Все помолчали. Вот уж не предполагал, что этот неглупый вроде парень так серьезно способен воспринимать подобные вещи, подумал я.

Брайан закурил, выдохнул дым и, не глядя ни на кого, сказал:

— Ради революции я мог бы сделать все. Мог бы умереть. Но главное, я мог бы пойти даже дальше. Иногда людей приходится спасать даже ценой их собственной крови. Их грехи нужно искупить самому, и героем становится лишь тот, кто способен взять эти грехи на себя. Взять и вытерпеть нестерпимую муку палача.

Он затянулся еще раз, посмотрел мне прямо в глаза и сказал:

— И не стоит улыбаться, потому что сейчас я совершенно серьезен. Серьезен как никогда. Ради революции я мог бы даже убить. Потому что убить — это тоже жертва… Иногда еще большая, чем собственная смерть.

13

С утра в пятницу я, гладко выбритый и абсолютно трезвый, отправился в Большой Дом на допрос к капитану Тихорецкому.
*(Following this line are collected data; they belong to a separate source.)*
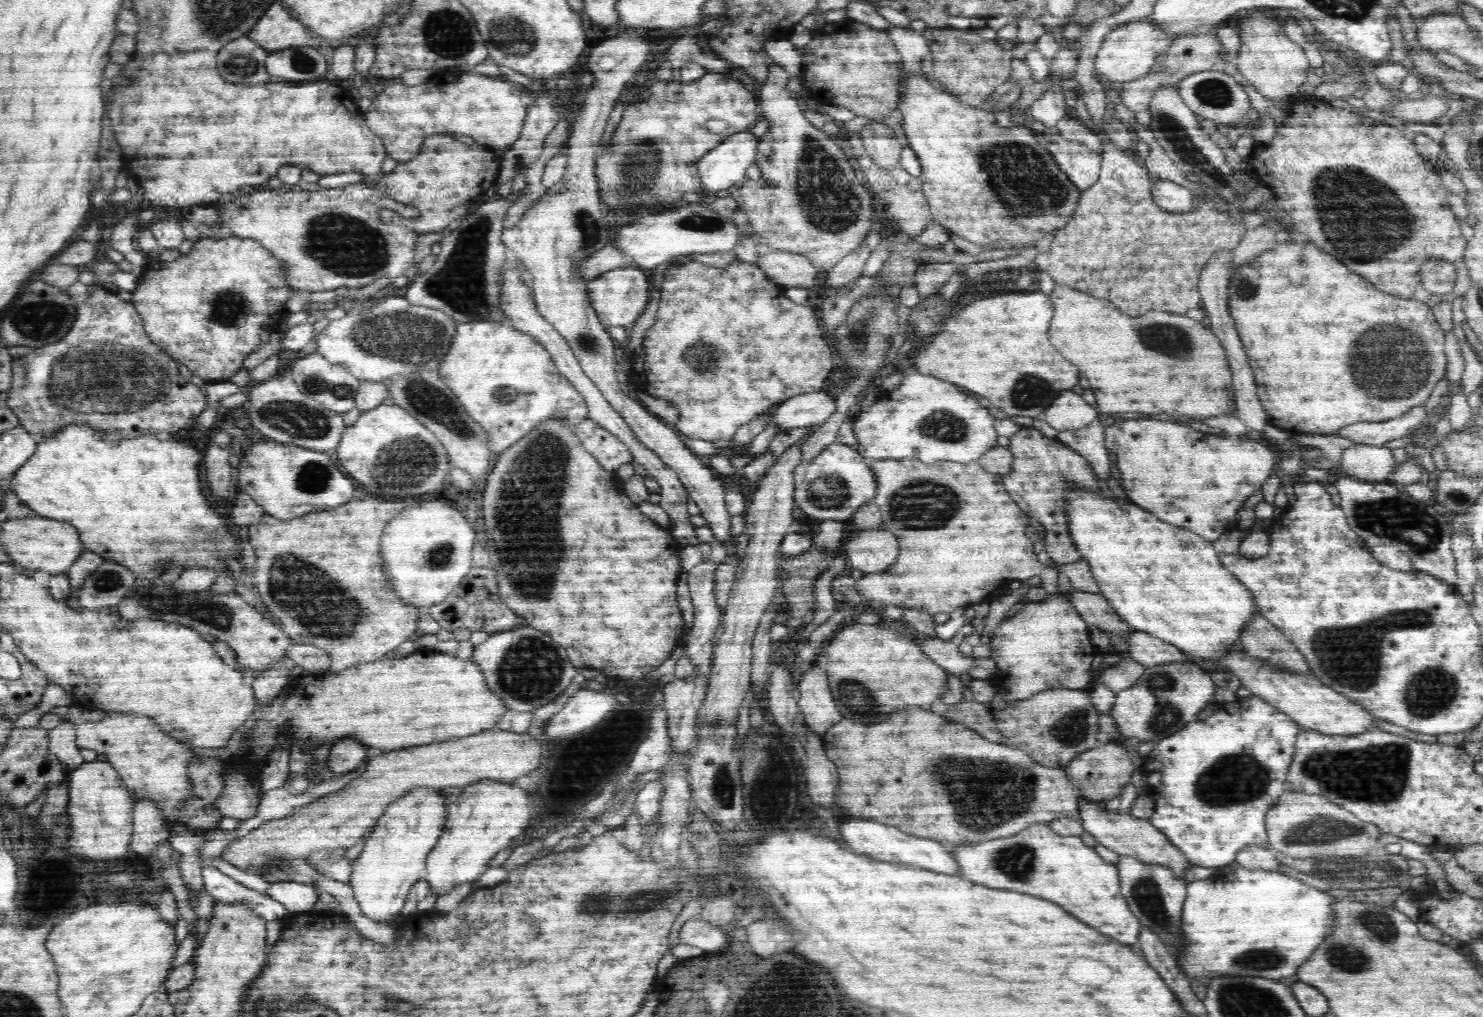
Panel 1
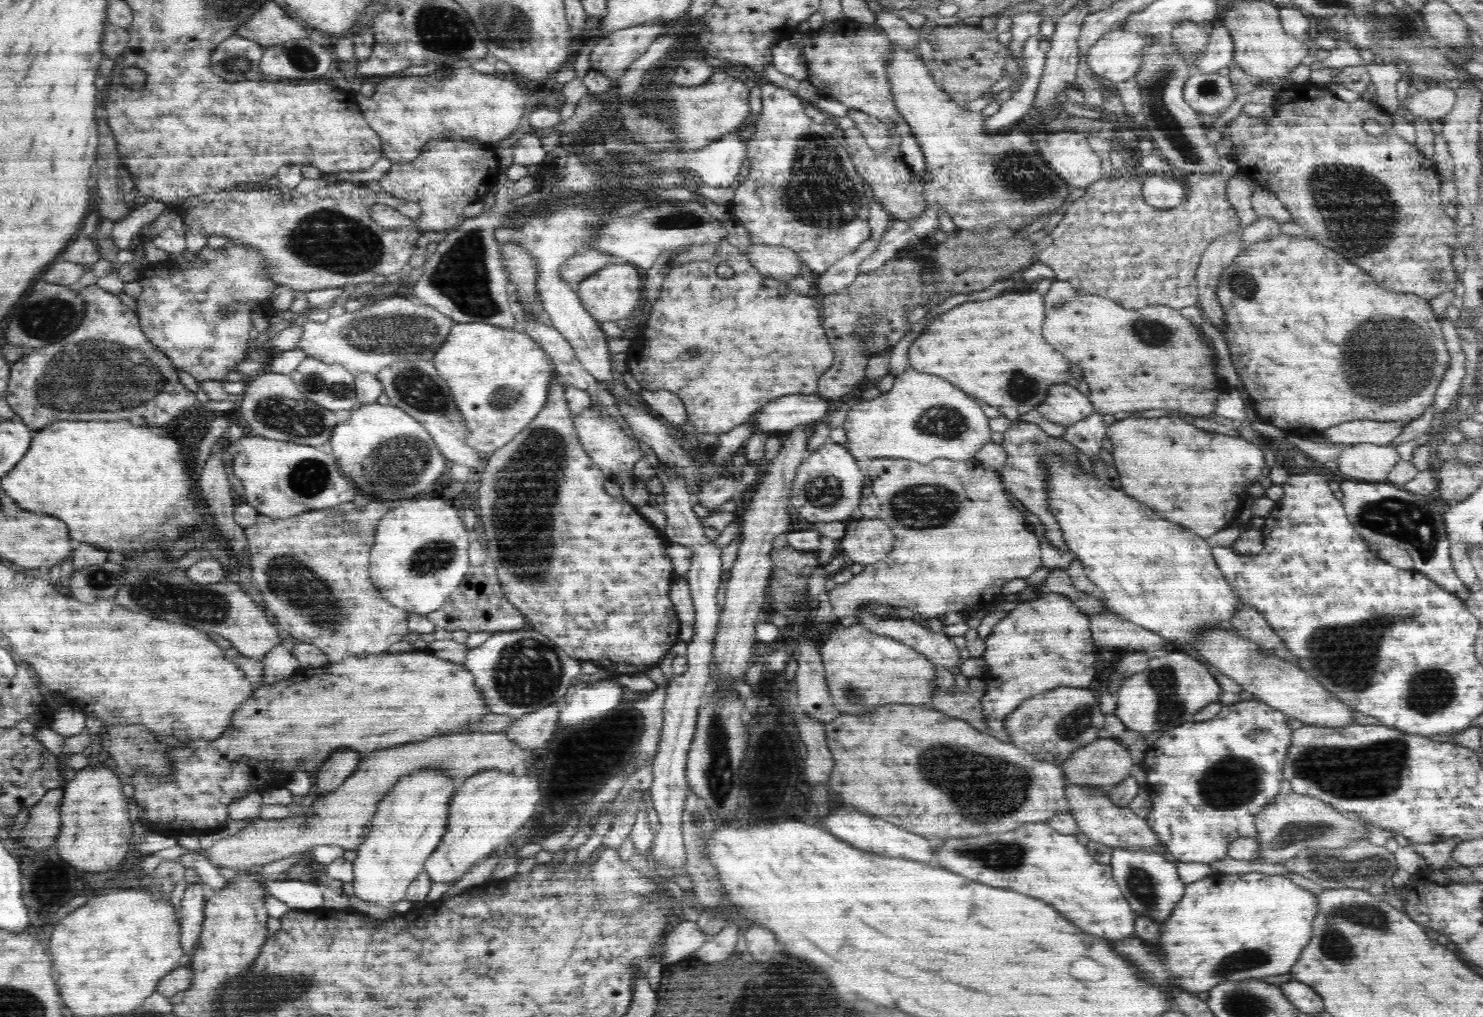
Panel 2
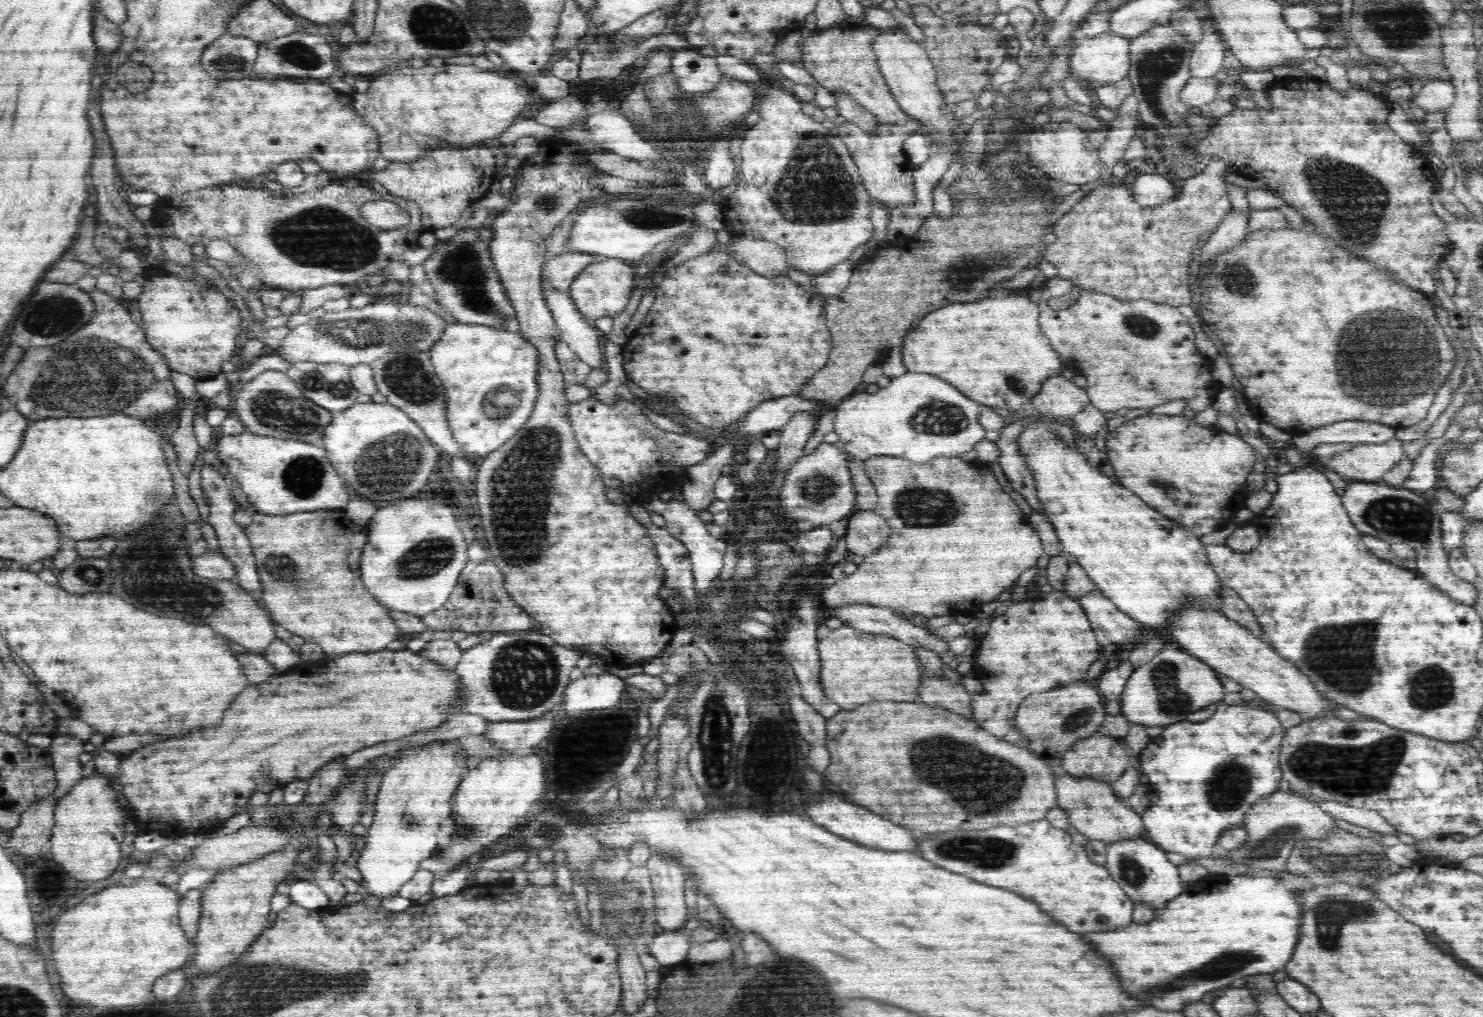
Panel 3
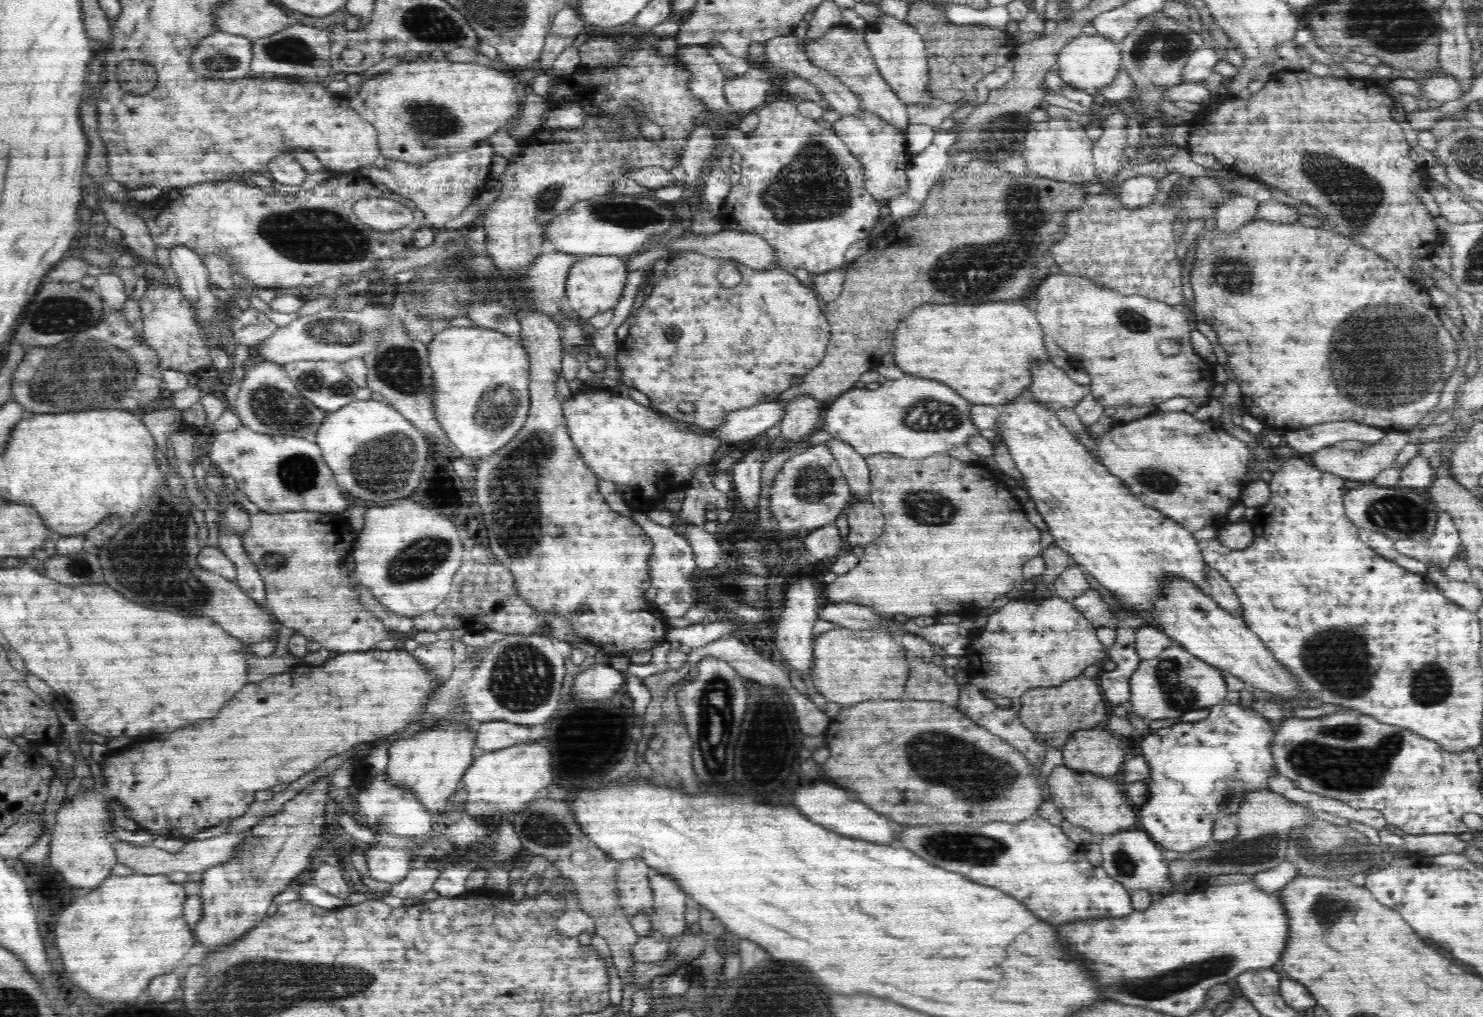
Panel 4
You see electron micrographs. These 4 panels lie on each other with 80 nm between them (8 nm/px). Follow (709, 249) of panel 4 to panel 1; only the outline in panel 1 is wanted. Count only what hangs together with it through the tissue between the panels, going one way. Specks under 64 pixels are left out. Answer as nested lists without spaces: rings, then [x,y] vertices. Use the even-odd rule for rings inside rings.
[[[770,252],[760,258],[760,269],[768,278],[779,282],[786,288],[800,287],[810,290],[816,282],[820,270],[800,254],[788,252]]]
Ехать не хотелось. Хотелось плюнуть на все на свете комитеты и навсегда забыть об их существовании. Но все-таки я поехал. Часовой в форме и с автоматом провел меня с первого этажа на третий и усадил в стоящее в коридоре кресло. «Вас вызовут», — сказал он и ушел. А я остался.

Капитан не торопился приглашать меня в кабинет. Я курил, изучал узор трещинок на потолке и в тысячный раз пытался представить, чем он меня огорошит во время сегодняшней беседы. Сумасшедшее, абсолютно нелогичное убийство. Улики и взаимные подозрения, перепутавшиеся, как квадратики кубика Рубика. И — черт бы их побрал! — непонятно откуда взявшиеся мои отпечатки на рукоятке топора.

— Вы Стогов? — спросил молоденький комитетчик в штатском, выглядывая из кабинета. — Проходите.

Кабинет капитана оказался просторным и чистеньким. В воздухе плавал запах дешевых сигарет. Сам капитан сидел за столом, а в громадном окне за его спиной Литейный проспект тонул в потоках проливного дождя.

— Здравствуйте, Илья Юрьевич, — кивнул он, не вставая. — Садитесь. Извините, что пришлось подождать, — дела, знаете ли…

Он смотрел на меня своими мужественными серыми глазами и на какую-то минуту показался мне абсолютно ненастоящим. Тяжелый подбородок, загорелая шея, белозубая улыбка. Такими показывают функционеров спецслужб в кино. Не думал, что они бывают в жизни.